Afonso Camões* | Jornal de Notícias
| opinião
O mais pueril dos enganos é
aquele em que insistimos contá-lo a nós mesmos, tão bem que chegamos a
acreditar nele. Como esse de todos negarem o bloco central, quando ele está aí,
na sua máxima força. O problema é que há eleições no ano que vem, cada um pedala
a sua bicicleta, e a campanha já está na estrada.
É certo que entre outros
cometimentos em comum, e cada um para dentro dos seus respetivos partidos ou
para os seus mais próximos, António Costa e Rui Rio já por várias vezes tiveram
que elevar a goela para enxotar os fantasmas dessa mítica arca de Noé que
juntaria PS e PSD num acordo de Governo. Rio teve de esticar o dedo perante a
desconfiança de alguns dos seus maiores detratores internos para lhes dizer que
"perdem tempo com o sexo dos anjos". E ontem mesmo, Costa veio dizer
que "a ideia de um bloco central que junte os dois maiores partidos
empobrece a democracia".
A liberdade de escolha é a
assunção da cidadania. Acontece que ambos sabem que as grandes reformas que o
país necessita e que a maioria dos portugueses reclamam - da saúde à
sustentabilidade da Segurança Social; do sistema político e eleitoral à
descentralização e ao ordenamento do território - precisam de consensos
alargados e a soma de votos entre os maiores.

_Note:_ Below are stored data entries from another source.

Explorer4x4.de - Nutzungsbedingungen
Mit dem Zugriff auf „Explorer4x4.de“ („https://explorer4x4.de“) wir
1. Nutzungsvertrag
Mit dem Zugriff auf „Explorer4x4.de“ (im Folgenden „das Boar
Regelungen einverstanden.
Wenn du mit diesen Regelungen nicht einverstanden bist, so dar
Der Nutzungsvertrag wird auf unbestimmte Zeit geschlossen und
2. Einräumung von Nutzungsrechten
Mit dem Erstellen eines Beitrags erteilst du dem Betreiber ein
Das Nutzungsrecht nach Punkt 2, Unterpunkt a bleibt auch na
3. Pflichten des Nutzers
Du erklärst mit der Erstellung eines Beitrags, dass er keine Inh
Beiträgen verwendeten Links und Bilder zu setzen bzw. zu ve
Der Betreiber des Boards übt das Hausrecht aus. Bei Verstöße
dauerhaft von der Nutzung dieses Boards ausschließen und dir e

O novo líder social-democrata
estendeu a mão e foi o primeiro a dizer ao que vinha. E aquele aperto de mãos,
que as imagens mostram ser sincero, entre António Costa e Rui Rio não vale
apenas pelos acordos que ambos selaram esta semana. Eles simbolizam o reabrir
de uma porta de diálogo entre o PSD e o PS. Por ora, para lá da boa aragem na
economia e do sucesso que a fórmula política caseira tem revelado no plano
europeu, os dois anos de António Costa como primeiro-ministro são, afinal, a
demonstração de que é possível, mesmo com um Governo minoritário, polarizar
vontades à sua Esquerda e, agora também, à sua Direita. É o PS a servir de
charneira e a gozar do melhor de dois mundos.
De um lado e outro agitam-se
hostes e insinuam-se ameaças veladas sobre a possibilidade de uma crise política
que o presidente da República, em jeito de aviso, já classificou "de todo
indesejável". Assim será, pois, até ao final da legislatura, sob pena de
quem a provocar se submeter ao risco de pagar cara a fatura eleitoral. Não é
preciso um acordo de Governo para que mais acordos se façam e,
sistematicamente, se afaste a ideia de um bloco central. Ele afinal existe, e
dispensa bem o fantasma da coligação entre os dois maiores partidos. Reúne à
sua volta a maior maioria de sempre e tem um nome. É Marcelo.